Nelson’s second lesson: Radical transparency. 

“This is pretty much synonymous with trust for the sake of this conversation,” he explained. “An example of transparency that I think shows how this trust can be built has to do with our ‘Top 5 Dogs of the Week’ series.” 

He shared a story about a post that, at first, seemed lighthearted: A dad is swinging his toddler into view, while a pit bull nibbles gently at the toddler’s feet. However, the audience found this image more frightening than wholesome. 

“And at first, our community managers were like, we’re not sure, this might just be some people having a bias potentially towards pit bulls and be uncomfortable with the visual of it, but not that anything actually harmful was occurring in the video,” he said.  

But later that day, a dog behaviorist chimed in to flag subtle signs of anxiety and stress in the dog’s body language that could create a bad situation for the family in the video. Nelson and his team acted quickly. 

“As soon as that was brought to light, we deleted the video, and within an hour, I had posted an apology, basically taking accountability for amplifying a video that might not have been the best example to set.” 

The audience’s response was overwhelmingly positive. “Everyone was very pleased that we addressed it as we did,” Nelson said. “I ended up directing everyone to that behaviorist, and we ultimately hoped that that feedback reached the family.” 

Inside the dog database 

Yes, WeRateDogs has a database. No, it’s not just an Excel sheet of good dogs.  

Nelson showed the PR and social media pros in the audience screenshots of the database in Airtable and explained how it works. 

In his walkthrough, Nelson showed how the team filters more than 50,000 dog submissions through various editorial views: a content calendar, a caption queue, a color-coded performance grader, and even a “confidence review” system where staffers predict how each post will perform. 

“We grade all of the posts. We have a color scale that goes from dark red to purple, rainbow, so dark red, orange, yellow, all the way back down to purple. Purple are the highest performing posts.” 

And yes, they’re grading themselves —not the dogs— based on the post’s packaging and the story behind the photo. “This is grading our packaging and storytelling of the dogs. The dogs are still very good. Don’t worry about this.” 

One especially fun (and wildly accurate) step is the “confidence review,” where staffers predict a post’s performance before it goes live. Basically, this process helps them determine which dogs are correctly rated—again, on that over-10/10 scale—and which stories will earn the most attention. Will the hopping husky or the cleverly disguised great Dane draw in more love from fans? “They guess how it’s going to do, and they get surprisingly good at this.” 
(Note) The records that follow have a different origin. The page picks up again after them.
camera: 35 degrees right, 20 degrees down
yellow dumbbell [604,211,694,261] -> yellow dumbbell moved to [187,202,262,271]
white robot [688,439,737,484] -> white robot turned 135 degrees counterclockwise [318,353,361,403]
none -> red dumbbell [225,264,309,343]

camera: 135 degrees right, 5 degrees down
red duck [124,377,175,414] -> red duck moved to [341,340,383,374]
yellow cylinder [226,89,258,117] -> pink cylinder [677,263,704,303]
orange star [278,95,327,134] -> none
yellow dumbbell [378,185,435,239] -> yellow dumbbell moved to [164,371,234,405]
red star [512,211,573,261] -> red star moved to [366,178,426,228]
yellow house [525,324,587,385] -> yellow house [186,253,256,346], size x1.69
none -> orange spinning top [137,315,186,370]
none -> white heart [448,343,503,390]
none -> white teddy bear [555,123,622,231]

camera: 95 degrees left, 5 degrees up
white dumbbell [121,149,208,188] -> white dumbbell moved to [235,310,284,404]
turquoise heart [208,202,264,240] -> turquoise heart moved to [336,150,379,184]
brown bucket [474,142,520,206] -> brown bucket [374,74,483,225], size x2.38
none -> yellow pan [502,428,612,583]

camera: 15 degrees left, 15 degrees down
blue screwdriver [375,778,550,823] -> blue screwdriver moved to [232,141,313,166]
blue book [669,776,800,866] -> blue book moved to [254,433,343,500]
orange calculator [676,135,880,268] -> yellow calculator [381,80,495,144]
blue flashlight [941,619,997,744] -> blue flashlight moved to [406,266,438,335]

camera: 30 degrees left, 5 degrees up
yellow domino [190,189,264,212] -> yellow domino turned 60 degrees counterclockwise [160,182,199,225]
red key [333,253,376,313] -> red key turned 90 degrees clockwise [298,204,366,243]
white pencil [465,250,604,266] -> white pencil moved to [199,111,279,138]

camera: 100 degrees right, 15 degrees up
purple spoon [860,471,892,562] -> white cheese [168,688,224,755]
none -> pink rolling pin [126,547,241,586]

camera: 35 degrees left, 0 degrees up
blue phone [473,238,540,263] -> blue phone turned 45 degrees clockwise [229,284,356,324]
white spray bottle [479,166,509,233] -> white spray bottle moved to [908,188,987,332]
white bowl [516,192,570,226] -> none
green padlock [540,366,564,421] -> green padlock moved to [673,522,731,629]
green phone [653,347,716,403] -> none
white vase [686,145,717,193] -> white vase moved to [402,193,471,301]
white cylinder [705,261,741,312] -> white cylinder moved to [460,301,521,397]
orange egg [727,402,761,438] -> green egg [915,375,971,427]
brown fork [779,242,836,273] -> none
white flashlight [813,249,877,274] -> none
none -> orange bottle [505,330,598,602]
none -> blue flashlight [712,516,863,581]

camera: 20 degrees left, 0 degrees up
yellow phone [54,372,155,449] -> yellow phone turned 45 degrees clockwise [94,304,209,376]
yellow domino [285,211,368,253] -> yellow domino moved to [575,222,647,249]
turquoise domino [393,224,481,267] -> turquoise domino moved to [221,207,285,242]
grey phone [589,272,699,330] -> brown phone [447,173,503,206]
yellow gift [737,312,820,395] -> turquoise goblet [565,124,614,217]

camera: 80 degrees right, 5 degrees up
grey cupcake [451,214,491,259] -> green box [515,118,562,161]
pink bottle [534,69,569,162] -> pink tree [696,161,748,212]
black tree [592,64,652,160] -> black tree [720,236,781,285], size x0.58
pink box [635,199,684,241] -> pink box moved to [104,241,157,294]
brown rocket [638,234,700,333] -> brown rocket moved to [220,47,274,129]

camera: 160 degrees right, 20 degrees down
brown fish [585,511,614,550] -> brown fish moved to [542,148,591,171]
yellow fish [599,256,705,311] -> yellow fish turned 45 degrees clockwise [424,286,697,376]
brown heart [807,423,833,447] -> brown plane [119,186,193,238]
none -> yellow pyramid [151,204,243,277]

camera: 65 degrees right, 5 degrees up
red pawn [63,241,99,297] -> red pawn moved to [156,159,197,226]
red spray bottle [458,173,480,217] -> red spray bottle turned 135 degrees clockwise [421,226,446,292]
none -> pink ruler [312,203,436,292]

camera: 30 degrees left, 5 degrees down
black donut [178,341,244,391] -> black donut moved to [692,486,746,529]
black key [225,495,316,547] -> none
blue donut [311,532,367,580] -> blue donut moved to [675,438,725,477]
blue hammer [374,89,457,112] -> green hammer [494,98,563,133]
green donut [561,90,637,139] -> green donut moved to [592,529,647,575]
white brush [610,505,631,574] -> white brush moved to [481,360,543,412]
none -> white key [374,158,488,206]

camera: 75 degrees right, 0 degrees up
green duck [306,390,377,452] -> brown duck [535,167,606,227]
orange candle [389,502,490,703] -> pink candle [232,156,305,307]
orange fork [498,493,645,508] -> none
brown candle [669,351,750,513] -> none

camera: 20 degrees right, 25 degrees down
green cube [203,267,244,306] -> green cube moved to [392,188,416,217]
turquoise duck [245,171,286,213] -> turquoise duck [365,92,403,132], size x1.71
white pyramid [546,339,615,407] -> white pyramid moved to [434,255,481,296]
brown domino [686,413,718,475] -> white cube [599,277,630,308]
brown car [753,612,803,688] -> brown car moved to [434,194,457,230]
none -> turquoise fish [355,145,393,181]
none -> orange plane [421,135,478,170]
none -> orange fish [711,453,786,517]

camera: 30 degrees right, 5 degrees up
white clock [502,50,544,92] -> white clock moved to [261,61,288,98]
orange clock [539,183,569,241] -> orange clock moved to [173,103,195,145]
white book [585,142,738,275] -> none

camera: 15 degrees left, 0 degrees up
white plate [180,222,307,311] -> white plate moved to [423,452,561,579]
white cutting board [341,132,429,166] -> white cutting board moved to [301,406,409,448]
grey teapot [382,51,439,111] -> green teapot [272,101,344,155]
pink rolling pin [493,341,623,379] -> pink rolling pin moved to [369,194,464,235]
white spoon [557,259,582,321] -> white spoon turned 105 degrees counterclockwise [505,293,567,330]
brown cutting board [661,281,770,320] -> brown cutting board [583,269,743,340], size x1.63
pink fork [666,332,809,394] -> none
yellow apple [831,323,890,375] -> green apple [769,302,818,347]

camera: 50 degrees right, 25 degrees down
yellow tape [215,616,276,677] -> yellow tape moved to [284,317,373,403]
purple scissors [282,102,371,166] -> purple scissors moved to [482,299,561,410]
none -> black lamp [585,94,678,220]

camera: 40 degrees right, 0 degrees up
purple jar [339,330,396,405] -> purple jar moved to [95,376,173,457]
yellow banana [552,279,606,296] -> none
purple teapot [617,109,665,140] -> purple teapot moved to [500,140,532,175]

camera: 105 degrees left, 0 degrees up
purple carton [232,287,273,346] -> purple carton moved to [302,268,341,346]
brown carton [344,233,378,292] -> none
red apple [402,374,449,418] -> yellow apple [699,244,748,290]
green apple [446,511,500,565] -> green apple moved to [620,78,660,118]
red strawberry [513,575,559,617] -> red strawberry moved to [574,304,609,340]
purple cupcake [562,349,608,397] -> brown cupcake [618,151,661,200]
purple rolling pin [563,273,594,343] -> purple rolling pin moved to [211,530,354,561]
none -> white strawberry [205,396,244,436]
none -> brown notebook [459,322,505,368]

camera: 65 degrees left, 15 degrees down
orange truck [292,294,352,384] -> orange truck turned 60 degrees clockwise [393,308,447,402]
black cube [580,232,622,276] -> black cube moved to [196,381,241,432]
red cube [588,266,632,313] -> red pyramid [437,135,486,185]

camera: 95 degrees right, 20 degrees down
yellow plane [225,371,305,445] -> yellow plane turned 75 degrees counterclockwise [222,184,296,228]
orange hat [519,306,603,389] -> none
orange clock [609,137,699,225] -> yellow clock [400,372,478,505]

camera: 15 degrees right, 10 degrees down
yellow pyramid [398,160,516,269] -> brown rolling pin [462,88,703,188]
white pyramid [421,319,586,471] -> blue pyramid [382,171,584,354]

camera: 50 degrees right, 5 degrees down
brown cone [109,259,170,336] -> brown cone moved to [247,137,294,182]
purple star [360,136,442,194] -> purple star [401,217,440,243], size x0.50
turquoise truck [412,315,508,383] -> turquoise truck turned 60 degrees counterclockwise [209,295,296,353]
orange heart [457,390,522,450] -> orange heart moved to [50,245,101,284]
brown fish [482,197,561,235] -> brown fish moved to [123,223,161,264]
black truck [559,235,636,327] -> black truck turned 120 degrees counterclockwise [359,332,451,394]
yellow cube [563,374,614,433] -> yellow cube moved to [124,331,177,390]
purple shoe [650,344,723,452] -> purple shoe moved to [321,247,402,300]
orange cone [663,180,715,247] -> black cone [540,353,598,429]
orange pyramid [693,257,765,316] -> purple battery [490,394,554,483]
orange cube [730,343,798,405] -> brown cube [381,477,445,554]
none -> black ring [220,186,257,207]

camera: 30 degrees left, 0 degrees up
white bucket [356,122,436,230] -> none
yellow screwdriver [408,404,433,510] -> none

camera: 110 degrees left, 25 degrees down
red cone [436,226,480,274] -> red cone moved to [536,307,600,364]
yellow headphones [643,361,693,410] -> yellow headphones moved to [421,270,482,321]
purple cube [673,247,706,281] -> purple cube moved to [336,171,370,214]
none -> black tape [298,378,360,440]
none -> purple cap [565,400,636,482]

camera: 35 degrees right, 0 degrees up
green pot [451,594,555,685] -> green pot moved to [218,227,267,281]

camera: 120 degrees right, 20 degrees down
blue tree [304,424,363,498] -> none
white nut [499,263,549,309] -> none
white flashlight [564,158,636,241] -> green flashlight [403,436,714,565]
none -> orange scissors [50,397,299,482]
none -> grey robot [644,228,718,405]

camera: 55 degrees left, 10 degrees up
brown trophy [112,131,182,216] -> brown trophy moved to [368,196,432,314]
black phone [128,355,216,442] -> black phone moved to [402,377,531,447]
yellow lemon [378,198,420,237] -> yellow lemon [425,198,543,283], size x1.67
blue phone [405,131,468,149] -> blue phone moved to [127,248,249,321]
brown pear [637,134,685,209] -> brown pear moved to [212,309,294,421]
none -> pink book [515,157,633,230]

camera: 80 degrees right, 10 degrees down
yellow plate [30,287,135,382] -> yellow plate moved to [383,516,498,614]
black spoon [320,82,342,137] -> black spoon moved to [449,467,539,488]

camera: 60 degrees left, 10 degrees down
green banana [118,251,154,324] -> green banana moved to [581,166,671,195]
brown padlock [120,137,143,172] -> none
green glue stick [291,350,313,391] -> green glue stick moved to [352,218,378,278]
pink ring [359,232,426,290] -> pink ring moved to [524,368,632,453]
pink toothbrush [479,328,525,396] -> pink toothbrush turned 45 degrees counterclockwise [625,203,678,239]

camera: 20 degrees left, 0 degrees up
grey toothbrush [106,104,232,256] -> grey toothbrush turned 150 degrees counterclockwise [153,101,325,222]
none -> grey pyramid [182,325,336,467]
Identify who your community is and who are they not 

In the final stretch of his keynote, Nelson hammered home the importance of protecting the people who make your brand what it is. 

“That way, you can best support them and then moderate the heck out of that community so that they feel supported and they feel protected,” he said. 

WeRateDogs’ audience, he explained, is “a group of people that are empathetic, that are kind, and are shockingly optimistic.” 

“And when I think about all those qualities, who comes to mind? Myself,” he said. “I am a part of this community by design. I think that the amount that I’ve obsessed over it as I’ve built it, it’d be hard not to be.” 

And of course, it’s all about the dogs. 

“Our audience really is inspired by dogs, and they’ve seemingly embodied a lot of their favorite characteristics, which I think is just a beautiful connection that this community has.” 

Ultimately, Nelson makes one thing clear: Internet joy is a skill, and WeRateDogs has it down to a science. 

Just don’t call them puppers anymore. That era is over.